I remember Vapnik (the V in VC dimension) complaining in the preface to one of his books about the prevalent (alleged) extremism of focussing on practice only while ignoring all those beautiful math theories. As far as I know, it has now turned out that these theories just were far too weak to explain the actual complexity of approaches that do work in practice. It has clearly turned out that machine learning is a branch of engineering, not a branch of mathematics or theoretical computer science.
The title of this book encapsulates the mistaken hope that first people will learn those abstract learning theories, they get inspired, and promptly invent new algorithms. But that's not what happened. SLT is barely able to model supervised learning, let alone reinforcement learning or self-supervised learning. As I mentioned, they can't even explain why neural networks are robust to overfitting. Other learning theories (like computational/algorithmic learning theory, or fantasy stuff like Solomonoff induction / Kolmogorov complexity) are even more detached from reality.
(Before anyone laughs this off, this is still an actual problem in the real world for non-FAANG companies who have niche problems or cannot use open-but-non-commercial datasets. Not everything can be solved with foundational/frontier models.)
Please point me to these papers because I'm still learning.
> Please point me to these papers because I'm still learning.
Not sure which papers you have in mind. To be clear, I'm not an expert, just an interested layman. I just wanted to highlight the stark difference between the apparently failed pure math approach I learned years ago in a college class, and the actual ML papers that are released today, with major practical breakthroughs on a regular basis. Similarly practical papers were always available, just from very different people, e.g. LeCun or people at DeepMind, not from theoretical computer science department people who wrote text books like the one here. Back in the day it wasn't very clear (to me) that those practice guys were really onto something while the theory guys were a dead end.
The updates to even the Bias/Variance Dilemma (Geman 1992) are minor if you look at the original paper:
https://www.dam.brown.edu/people/documents/bias-variance.pdf
They were dealing with small datasets or infinite datasets, and double decent only really works when the patterns in your test set are similar enough to those in your training set.
While you do need to be mindful about some of the the older opinions, the fundamentals are the same.

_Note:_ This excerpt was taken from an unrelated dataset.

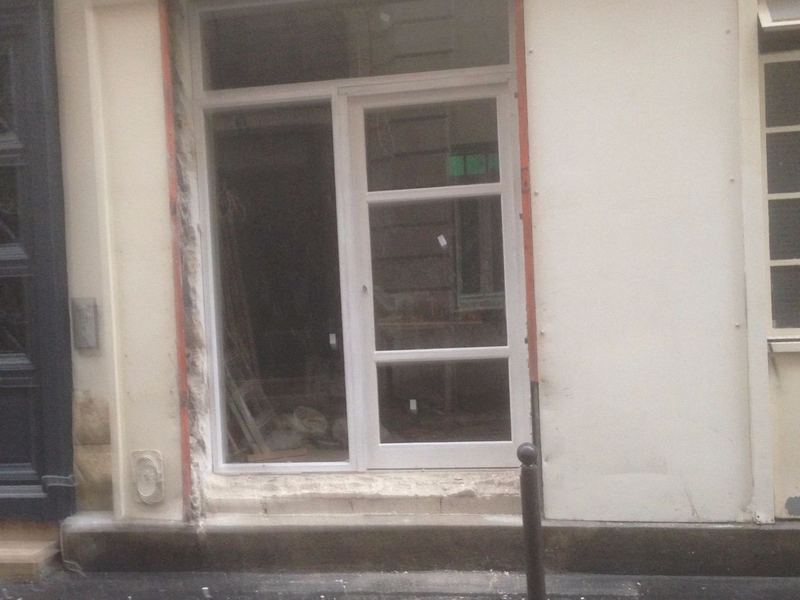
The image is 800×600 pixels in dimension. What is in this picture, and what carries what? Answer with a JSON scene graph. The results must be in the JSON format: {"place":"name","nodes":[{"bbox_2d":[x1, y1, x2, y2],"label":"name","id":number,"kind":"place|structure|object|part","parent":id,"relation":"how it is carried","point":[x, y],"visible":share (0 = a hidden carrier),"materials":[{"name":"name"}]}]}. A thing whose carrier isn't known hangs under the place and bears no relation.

For fine tuning or RL, the same problems with small datasets or infinite datasets, where concept classes for training data may be novel, that 1992 paper still applies and will bite you if you assume it is universally invalid.
Most of the foundational concepts are from the mid 20th century.
The availability of mass amounts of data and new discoveries have modified the assumptions and tooling way more than invalidating previous research. Skim that paper and you will see they simply dismissed the mass data and compute we have today as impractical at the time.
Find the book that works best for you, learn the concepts and build tacit experience.
Lots of efforts are trying to incorporate symbolic and other methods too.
IMHO Building breadth and depth is what will save time and help you find opportunities, knowledge of the fundamentals is critical for that.
Apart from these 3 you literally need nothing else for the very fundamentals and even advanced topics.
AIMA is Artificial Intelligence: A Modern Approach by Stuart Russell and Peter Norvig.
PRM is Pattern Recognition and Machine Learning by Christopher Bishop.
ESL is Elements of Statistical Learning by Trevor Hastie, Robert Tibshirani and Jerome Friedman.